I was sitting with mom in dad’s room as I read it. “Have you seen this?” I asked her.
“No.” She said that with a tone that inferred she didn’t want to see it.
Sitting in the darkening room, as evening was falling, watching my father mostly sleep; today he is not eating or drinking, he is clawing at his covers and his shirt, moaning occasionally, not really present, but nevertheless, a presence.
Under the “days to live” section I found the rally. “The patient may sit up, eat, chat,” and it said “embrace this time, use it to talk with your loved one and share your love.” And under the same section is the “clawing at blankets” phrase.
My mom interrupted my reading. “He could go on like this for years.”
I said, “No, I don’t think so Mom.”
Just two days ago we sat with the social worker and doctor of the hospice facility.

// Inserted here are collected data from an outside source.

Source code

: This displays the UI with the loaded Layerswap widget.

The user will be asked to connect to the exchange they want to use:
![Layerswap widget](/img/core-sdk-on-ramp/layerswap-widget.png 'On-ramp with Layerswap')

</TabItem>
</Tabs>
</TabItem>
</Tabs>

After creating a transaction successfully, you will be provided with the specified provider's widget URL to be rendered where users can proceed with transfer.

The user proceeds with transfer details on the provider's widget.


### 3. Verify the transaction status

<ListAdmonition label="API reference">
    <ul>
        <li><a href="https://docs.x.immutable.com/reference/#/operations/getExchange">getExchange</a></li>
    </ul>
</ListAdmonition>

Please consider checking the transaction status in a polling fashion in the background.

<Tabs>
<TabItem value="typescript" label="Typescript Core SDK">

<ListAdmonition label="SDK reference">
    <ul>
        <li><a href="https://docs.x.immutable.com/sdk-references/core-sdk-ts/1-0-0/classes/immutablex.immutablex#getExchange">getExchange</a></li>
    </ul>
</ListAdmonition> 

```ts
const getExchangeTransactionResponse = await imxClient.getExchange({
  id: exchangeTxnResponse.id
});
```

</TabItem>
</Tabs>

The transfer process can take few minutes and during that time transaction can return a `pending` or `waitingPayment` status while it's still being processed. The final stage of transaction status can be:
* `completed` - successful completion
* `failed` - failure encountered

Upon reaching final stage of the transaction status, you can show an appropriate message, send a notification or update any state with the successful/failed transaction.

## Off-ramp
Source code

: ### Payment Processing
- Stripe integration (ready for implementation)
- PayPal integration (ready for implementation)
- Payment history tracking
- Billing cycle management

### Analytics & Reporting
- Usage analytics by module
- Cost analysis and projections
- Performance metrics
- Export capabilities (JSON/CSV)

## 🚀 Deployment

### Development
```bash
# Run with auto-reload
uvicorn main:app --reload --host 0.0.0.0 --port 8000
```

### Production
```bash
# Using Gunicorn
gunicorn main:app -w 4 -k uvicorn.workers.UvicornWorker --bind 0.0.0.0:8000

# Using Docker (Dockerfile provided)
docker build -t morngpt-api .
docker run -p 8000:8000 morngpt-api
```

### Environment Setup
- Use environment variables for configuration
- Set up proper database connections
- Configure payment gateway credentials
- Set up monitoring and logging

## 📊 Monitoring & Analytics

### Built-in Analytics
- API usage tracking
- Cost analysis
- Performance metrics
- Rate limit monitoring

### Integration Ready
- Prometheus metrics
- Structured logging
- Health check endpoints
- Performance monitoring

My mom opened up the discussion by saying, “I suppose you want me to move him out of here, since he has been so energetic.”
The staff looked at her like she’d grown another head. “Oh no, not at all! We are still evaluating him, and while he may have had a ‘Lazarus’ episode, this does not mean that he isn’t dying, nor does it mean that he needs to leave here. He isn’t going to go anywhere for awhile. We just take this one day at a time.”
My mom’s shoulders sagged in relief, and her eyes welled up. I know she was stressing about what was going to happen. She and I had really been through the ringer. Dad was at death’s door, everyone agreed. We moved him to hospice, summoned my brother from back east. Not only did he seemingly rise from the doorway of death, he literally rose, as he got up and walked with some help and a walker to the nurse’s station the day prior to us sitting with the doctor and social worker. Lazarus was an accurate name. Mom and I were stunned, and that’s putting it mildly.
Tonight, it’s more like Groundhog Day. The groundhog came out and sniffed around and crawled back into his cave. Did he see his shadow? Will it be a longer winter, or will spring come soon? I think of it as: will it be longer winter torture, or will spring, the release that death brings, come soon? The pamphlet says that while it gives general guidelines, everyone’s death, like his or her life, is individual. There is no right or wrong way to die.
I am still numb. I am doing better, as I know what day it is, what date it is. For a while there, the day and date were something I had to really think about. But after the fall, the rise, and now the fall again in my father’s condition, I just don’t know what’s going to happen. He may indeed go on like this for awhile. Or not. One day at a time.